Find the word "Left" in the data below and copy each line that holds it.

Records drawn from a dataset:
════════
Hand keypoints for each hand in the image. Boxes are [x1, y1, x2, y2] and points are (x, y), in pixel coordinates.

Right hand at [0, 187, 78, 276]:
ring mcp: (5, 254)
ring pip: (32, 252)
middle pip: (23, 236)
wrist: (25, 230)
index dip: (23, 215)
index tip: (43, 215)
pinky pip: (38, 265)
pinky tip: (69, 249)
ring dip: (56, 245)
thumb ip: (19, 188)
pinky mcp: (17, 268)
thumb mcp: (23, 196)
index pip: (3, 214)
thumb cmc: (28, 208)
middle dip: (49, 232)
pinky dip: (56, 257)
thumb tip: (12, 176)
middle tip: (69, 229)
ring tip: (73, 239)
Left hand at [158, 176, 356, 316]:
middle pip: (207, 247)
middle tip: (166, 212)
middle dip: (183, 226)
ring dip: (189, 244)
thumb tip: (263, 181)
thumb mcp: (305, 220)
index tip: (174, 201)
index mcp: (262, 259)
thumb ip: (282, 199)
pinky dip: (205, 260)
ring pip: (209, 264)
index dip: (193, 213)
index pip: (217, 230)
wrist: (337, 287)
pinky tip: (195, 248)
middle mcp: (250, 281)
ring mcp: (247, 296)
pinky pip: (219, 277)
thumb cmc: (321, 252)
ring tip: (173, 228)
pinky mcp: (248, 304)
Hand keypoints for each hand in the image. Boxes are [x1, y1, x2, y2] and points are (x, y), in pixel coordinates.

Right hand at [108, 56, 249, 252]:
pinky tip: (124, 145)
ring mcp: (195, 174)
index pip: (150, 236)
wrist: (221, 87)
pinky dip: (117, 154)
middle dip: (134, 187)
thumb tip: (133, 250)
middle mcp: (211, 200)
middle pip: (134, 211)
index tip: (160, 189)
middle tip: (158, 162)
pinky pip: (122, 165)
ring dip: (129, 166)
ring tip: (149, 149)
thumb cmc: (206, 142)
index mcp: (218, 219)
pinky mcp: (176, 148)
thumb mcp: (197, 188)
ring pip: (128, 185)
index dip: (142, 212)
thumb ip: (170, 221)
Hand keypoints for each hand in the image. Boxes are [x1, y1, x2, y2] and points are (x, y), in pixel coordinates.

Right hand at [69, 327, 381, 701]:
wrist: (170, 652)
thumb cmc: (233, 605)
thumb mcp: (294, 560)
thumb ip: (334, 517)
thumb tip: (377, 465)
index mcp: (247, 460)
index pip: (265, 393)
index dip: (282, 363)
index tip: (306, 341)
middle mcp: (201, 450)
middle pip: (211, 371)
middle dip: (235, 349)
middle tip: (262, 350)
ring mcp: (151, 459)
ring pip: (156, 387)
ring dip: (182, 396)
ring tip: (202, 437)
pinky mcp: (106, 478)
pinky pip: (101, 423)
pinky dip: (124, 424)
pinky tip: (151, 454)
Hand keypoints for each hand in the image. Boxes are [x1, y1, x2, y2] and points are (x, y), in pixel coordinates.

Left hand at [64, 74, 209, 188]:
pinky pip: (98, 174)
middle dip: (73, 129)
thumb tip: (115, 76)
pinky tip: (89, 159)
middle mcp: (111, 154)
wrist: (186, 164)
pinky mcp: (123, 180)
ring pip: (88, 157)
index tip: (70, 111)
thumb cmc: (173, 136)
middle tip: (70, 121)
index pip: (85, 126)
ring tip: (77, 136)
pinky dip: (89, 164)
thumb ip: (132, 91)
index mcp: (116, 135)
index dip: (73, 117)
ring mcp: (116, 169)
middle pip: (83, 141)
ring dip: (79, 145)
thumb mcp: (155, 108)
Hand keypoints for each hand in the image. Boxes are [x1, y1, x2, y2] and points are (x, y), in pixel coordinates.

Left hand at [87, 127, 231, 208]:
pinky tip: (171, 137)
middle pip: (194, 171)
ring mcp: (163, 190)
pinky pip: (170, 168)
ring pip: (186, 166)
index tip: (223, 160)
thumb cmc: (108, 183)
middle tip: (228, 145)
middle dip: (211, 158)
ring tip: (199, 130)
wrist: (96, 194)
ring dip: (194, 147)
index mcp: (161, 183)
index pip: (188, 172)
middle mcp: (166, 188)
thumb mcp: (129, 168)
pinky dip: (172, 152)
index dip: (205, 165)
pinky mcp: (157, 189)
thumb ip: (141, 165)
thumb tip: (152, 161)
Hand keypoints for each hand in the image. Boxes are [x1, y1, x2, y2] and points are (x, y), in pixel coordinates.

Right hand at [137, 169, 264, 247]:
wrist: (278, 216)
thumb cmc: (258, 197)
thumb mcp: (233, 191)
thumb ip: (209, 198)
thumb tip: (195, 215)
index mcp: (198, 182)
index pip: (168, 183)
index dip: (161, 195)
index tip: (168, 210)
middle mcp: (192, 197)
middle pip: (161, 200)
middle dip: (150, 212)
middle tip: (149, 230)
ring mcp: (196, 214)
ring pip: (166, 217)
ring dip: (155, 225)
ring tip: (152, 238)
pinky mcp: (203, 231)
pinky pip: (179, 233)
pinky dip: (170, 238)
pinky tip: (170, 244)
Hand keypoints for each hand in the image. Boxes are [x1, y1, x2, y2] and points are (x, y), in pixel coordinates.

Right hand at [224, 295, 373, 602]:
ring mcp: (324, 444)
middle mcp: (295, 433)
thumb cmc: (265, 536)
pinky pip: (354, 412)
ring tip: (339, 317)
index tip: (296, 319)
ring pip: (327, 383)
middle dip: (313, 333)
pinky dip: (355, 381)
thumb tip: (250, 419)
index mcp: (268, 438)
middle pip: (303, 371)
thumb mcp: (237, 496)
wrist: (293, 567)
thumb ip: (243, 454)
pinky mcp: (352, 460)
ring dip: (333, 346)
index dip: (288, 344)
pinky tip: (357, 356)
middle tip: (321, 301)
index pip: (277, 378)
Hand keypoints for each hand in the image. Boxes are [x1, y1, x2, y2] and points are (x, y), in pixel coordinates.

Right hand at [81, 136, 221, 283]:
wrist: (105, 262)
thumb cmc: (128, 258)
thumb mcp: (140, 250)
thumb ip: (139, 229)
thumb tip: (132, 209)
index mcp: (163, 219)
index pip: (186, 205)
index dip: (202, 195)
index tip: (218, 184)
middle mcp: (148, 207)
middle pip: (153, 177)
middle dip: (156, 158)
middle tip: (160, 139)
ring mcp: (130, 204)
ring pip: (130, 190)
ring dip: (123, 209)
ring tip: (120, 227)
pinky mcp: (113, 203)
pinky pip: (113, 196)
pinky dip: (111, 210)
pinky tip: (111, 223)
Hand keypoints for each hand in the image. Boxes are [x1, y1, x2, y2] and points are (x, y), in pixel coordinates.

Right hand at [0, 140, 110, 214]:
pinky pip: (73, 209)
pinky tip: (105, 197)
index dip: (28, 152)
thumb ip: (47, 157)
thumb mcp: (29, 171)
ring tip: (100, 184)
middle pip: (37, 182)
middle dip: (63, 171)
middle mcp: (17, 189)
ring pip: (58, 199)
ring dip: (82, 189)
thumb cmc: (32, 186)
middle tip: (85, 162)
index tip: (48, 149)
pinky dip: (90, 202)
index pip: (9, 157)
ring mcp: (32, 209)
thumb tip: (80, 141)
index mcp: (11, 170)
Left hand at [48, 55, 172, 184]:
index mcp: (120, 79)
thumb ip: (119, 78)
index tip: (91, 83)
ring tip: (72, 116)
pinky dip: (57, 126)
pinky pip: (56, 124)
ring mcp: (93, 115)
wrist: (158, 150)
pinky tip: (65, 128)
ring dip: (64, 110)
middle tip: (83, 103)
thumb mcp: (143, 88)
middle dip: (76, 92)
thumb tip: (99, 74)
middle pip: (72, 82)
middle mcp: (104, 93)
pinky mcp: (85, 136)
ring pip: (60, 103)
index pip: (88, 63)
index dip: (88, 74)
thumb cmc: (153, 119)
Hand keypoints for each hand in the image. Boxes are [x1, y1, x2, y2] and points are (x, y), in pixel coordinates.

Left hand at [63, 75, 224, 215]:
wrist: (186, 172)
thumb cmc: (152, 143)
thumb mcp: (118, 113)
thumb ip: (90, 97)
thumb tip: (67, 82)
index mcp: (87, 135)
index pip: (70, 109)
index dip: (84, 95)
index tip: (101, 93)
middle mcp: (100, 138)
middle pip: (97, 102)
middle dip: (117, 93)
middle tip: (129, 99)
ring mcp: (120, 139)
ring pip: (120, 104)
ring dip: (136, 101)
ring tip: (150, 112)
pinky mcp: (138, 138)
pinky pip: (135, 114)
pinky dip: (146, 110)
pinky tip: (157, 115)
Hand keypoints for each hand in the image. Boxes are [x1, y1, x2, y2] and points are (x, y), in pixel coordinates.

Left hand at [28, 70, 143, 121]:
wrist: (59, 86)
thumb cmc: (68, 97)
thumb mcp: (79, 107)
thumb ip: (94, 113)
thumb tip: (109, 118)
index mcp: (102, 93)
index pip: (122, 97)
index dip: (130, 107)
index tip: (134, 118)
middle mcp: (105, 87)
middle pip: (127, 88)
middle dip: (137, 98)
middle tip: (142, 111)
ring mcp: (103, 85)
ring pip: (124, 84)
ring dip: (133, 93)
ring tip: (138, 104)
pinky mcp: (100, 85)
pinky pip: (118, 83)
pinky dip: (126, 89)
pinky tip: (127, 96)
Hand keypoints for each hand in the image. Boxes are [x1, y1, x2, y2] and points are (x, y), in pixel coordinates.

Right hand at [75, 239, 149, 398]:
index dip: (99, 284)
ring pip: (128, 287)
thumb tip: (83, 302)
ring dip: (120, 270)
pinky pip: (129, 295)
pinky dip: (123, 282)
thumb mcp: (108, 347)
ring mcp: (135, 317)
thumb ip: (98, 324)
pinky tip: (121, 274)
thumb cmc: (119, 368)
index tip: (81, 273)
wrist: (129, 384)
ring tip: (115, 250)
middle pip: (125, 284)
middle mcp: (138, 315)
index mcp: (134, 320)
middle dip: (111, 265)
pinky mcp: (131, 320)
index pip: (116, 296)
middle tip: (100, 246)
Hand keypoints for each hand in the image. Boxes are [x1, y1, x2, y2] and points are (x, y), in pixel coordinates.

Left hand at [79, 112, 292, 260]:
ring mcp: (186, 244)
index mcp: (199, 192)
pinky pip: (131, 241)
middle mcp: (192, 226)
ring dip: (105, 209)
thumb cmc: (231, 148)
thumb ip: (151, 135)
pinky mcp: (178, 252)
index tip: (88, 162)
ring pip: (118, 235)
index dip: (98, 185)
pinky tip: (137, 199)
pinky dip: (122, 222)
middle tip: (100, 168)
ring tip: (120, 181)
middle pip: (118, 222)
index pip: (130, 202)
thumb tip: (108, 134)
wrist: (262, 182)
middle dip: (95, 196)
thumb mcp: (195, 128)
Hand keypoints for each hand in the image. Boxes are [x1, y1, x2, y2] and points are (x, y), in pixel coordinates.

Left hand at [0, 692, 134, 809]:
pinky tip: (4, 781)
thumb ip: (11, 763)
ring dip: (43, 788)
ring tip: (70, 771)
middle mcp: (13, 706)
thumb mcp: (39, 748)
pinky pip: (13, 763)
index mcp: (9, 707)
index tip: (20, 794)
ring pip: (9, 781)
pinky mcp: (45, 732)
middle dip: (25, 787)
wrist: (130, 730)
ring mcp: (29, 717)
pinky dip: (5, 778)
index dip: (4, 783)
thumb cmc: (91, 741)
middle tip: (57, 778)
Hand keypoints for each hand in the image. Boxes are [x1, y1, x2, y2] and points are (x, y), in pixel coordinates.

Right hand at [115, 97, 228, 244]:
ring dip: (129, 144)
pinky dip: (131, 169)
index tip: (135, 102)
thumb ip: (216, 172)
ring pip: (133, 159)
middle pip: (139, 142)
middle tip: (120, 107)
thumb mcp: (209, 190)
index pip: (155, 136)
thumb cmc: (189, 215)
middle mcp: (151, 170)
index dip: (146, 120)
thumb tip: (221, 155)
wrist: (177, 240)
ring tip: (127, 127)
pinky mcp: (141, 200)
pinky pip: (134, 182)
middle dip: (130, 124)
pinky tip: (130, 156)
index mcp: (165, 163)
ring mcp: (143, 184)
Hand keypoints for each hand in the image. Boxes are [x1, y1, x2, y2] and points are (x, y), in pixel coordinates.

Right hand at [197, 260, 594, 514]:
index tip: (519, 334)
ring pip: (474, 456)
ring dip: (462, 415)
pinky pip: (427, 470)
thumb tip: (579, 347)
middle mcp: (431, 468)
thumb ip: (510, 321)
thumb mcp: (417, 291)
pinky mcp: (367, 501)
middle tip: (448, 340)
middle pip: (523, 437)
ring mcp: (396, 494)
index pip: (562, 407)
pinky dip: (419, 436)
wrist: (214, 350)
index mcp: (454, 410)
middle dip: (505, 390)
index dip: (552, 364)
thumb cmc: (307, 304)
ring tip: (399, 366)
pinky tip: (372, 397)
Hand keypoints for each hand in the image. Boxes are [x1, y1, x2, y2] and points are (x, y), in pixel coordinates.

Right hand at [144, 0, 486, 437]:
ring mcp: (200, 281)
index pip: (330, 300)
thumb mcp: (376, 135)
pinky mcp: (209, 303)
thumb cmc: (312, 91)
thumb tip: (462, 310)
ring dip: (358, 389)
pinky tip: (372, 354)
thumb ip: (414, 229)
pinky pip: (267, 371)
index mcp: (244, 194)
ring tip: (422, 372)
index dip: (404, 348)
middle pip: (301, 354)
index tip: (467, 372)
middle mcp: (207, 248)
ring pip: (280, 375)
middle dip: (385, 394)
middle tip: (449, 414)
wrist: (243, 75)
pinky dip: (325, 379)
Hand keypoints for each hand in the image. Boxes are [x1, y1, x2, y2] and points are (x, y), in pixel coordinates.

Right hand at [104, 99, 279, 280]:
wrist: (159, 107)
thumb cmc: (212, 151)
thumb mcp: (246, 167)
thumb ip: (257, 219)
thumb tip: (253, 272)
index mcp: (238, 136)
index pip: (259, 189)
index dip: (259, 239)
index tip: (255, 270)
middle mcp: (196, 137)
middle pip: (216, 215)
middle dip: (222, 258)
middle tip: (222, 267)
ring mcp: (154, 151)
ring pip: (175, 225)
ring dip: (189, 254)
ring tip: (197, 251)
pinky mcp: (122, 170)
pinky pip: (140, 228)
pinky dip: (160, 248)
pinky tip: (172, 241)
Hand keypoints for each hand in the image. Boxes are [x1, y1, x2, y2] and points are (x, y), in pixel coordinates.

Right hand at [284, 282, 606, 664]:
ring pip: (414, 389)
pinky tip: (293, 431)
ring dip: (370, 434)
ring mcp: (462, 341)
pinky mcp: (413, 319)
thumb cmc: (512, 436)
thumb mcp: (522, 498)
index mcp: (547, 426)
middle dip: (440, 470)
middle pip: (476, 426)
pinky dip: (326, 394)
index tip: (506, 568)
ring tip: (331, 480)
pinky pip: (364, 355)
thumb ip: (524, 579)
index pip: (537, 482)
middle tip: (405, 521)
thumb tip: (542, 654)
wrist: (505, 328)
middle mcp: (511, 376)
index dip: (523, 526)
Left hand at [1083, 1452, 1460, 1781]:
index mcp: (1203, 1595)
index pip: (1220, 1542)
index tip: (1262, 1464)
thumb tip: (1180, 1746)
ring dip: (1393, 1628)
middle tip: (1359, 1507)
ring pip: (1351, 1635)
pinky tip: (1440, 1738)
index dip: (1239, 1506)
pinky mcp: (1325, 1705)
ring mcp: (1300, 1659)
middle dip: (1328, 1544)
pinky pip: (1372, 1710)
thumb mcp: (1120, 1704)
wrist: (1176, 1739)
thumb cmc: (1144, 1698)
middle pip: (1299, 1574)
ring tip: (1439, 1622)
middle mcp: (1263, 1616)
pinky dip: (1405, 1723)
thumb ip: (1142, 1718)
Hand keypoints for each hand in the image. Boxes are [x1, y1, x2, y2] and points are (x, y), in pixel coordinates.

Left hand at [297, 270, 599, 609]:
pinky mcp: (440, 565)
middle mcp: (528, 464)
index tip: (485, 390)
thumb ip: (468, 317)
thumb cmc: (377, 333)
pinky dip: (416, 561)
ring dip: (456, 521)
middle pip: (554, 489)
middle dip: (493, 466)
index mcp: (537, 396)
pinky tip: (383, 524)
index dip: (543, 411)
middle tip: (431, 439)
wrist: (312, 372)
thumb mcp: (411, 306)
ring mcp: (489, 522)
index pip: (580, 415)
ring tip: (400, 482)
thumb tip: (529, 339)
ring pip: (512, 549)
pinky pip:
════════
■ Task response
Left hand at [158, 176, 356, 316]:
Left hand at [64, 74, 209, 188]:
Left hand at [87, 127, 231, 208]:
Left hand at [48, 55, 172, 184]:
Left hand at [63, 75, 224, 215]:
Left hand at [28, 70, 143, 121]:
Left hand at [79, 112, 292, 260]:
Left hand at [0, 692, 134, 809]:
Left hand at [1083, 1452, 1460, 1781]:
Left hand at [297, 270, 599, 609]:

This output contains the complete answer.